[Dataset excerpts]
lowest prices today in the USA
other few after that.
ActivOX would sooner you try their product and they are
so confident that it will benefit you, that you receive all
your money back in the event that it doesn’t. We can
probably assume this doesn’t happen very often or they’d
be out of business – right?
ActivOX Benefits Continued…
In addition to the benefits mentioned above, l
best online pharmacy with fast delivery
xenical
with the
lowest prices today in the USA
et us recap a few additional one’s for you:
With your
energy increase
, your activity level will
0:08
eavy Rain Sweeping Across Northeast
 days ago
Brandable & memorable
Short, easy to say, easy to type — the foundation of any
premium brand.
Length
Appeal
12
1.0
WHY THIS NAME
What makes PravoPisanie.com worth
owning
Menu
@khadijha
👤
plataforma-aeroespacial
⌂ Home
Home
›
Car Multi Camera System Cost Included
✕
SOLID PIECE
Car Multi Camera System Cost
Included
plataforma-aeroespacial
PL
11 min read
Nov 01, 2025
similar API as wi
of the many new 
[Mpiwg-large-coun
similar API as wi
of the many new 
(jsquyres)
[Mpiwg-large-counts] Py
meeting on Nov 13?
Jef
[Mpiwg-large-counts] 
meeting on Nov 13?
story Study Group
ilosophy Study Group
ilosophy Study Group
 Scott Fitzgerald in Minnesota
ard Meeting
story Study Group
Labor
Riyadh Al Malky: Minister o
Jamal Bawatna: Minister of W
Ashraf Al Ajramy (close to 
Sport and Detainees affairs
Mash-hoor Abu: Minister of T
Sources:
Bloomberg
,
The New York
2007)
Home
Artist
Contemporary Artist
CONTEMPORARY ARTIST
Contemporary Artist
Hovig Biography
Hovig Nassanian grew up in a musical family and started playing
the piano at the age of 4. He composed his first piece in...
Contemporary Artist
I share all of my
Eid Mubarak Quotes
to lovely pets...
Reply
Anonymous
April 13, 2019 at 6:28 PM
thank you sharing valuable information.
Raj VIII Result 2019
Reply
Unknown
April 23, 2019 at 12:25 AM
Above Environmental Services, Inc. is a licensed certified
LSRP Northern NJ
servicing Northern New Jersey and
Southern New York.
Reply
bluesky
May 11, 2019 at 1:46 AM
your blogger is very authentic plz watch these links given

* [Task]:
Copy out the lines exactly as they appear, beginning with the first line of the entries and continuing through the line that contains "WHY THIS NAME".

* [Written reply]:
lowest prices today in the USA
other few after that.
ActivOX would sooner you try their product and they are
so confident that it will benefit you, that you receive all
your money back in the event that it doesn’t. We can
probably assume this doesn’t happen very often or they’d
be out of business – right?
ActivOX Benefits Continued…
In addition to the benefits mentioned above, l
best online pharmacy with fast delivery
xenical
with the
lowest prices today in the USA
et us recap a few additional one’s for you:
With your
energy increase
, your activity level will
0:08
eavy Rain Sweeping Across Northeast
 days ago
Brandable & memorable
Short, easy to say, easy to type — the foundation of any
premium brand.
Length
Appeal
12
1.0
WHY THIS NAME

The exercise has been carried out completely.